I am working on molecule data with representation called SMILES. an example molecule string looks like Cc1ccccc1N1C(=O)NC(=O)C(=Cc2cc(Br)c(N3CCOCC3)o2)C1=O
.
Now, I want a custom Tokenizer
which can be used with Huggingface transformer APIs. I also donot want to use the existing tokenizer models like BPE
etc. I want the SMILES string parsed through regex to give individual characters as tokens as follows:
import re
SMI_REGEX_PATTERN = r"""(\[[^\]]+]|Br?|Cl?|N|O|S|P|F|I|b|c|n|o|s|p|\(|\)|\.|=|
#|-|\+|\\|\/|:|~|@|\?|>>?|\*|\$|\%[0-9]{2}|[0-9])"""

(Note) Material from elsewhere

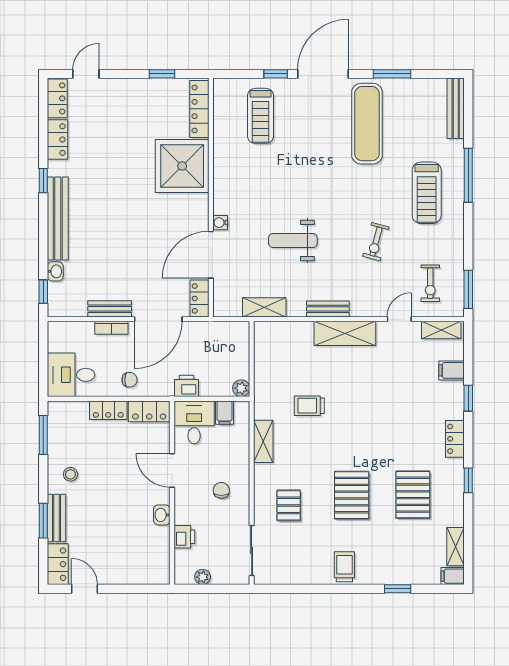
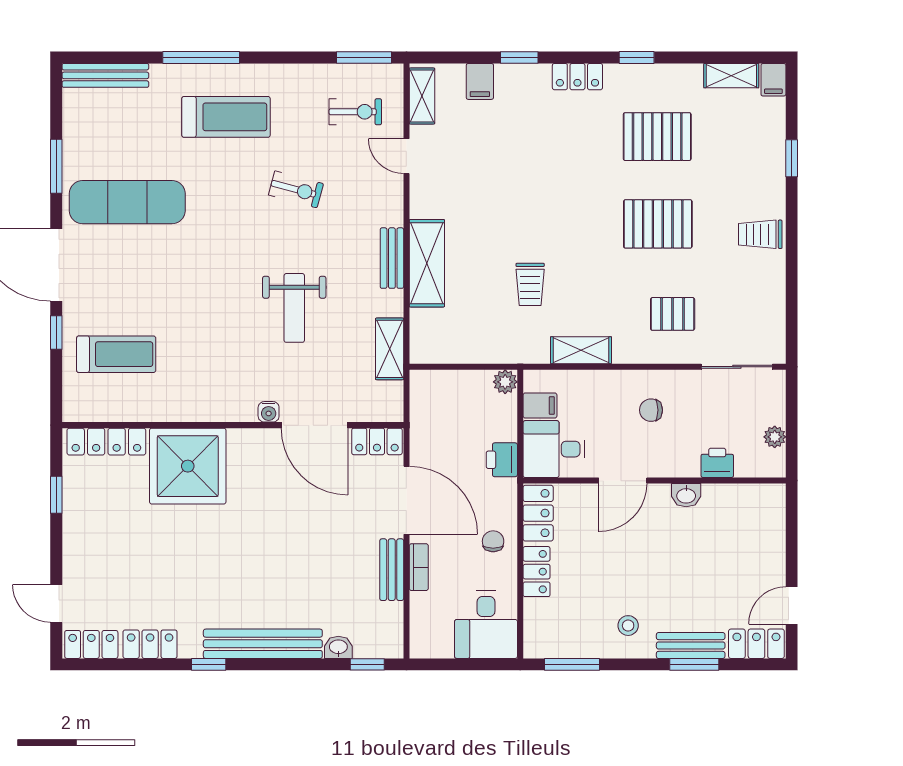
shelving: (345, 333) -> (427, 263), moved

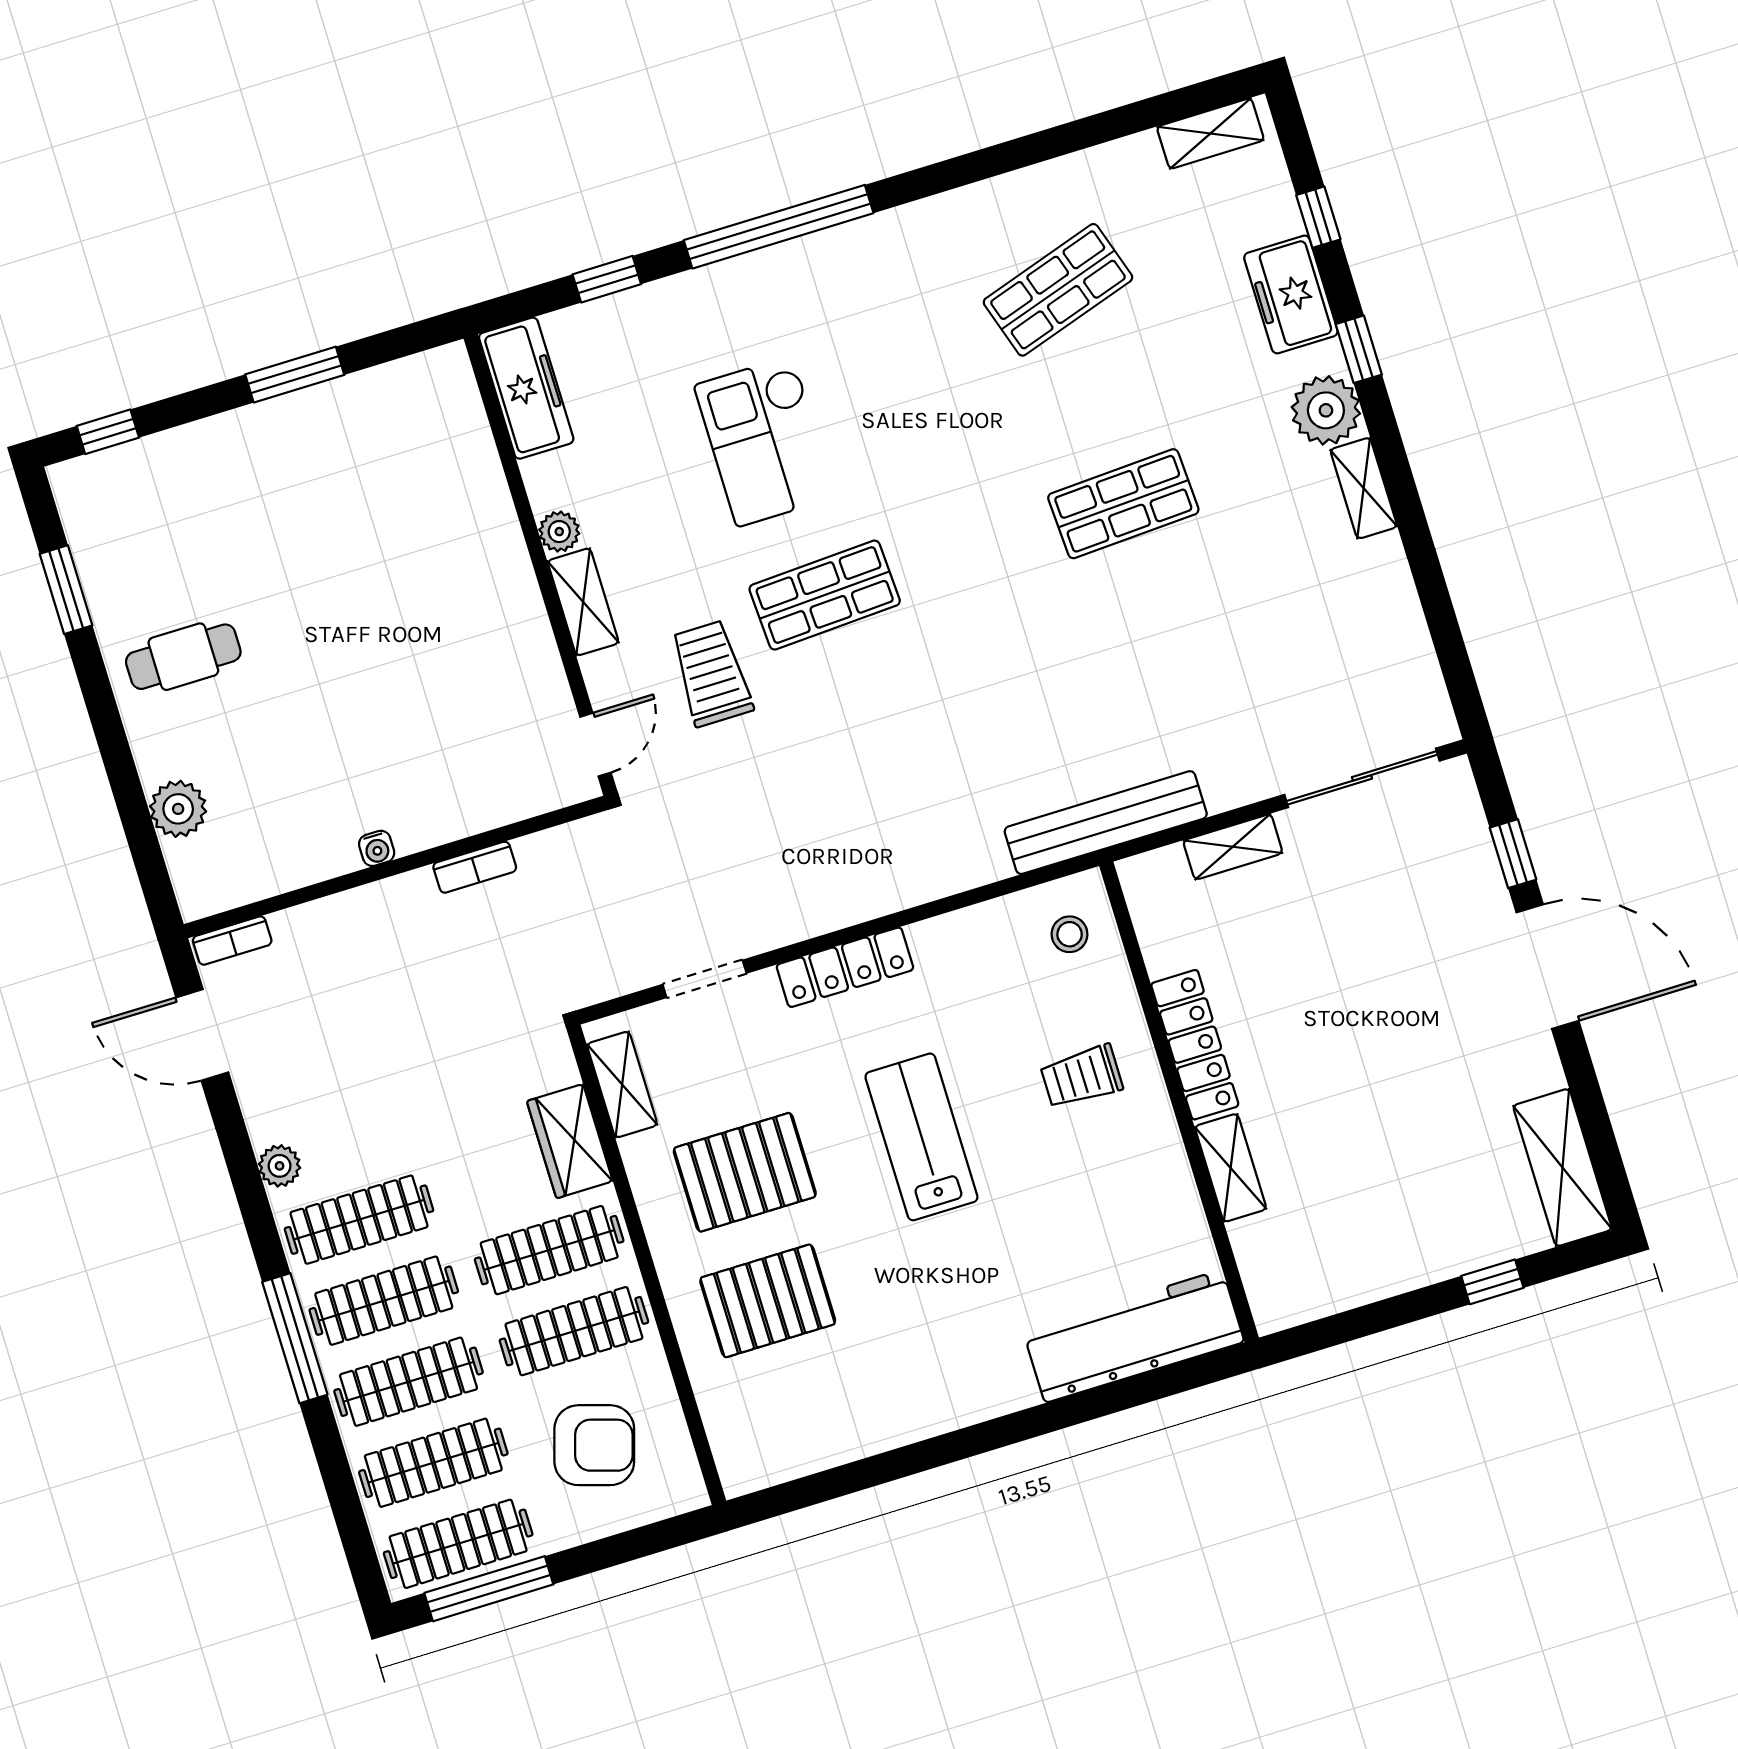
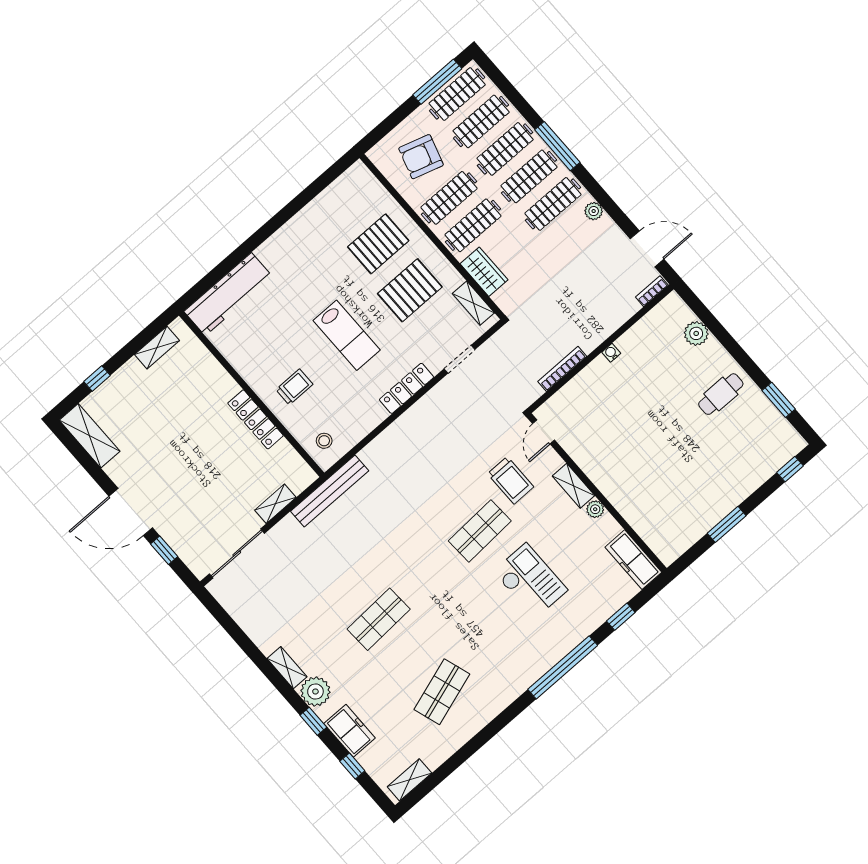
bookcase: (475, 867) -> (562, 369), width x1.56
shelving: (1231, 1168) -> (157, 348), moved, turned 90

regex = re.compile(SMI_REGEX_PATTERN)
molecule = 'Cc1ccccc1N1C(=O)NC(=O)C(=Cc2cc(Br)c(N3CCOCC3)o2)C1=O'
tokens = regex.findall(molecule)
It is fairly simple to do the above, but I need a tokenizer which works with, let’s say BERT
API of Huggingface. Also, I donot want to use lowercase conversion, but still use BERT.
The documentation here in quicktour doesn’t talk about creating custom model as far as I can see.
Any help is highly appreciated.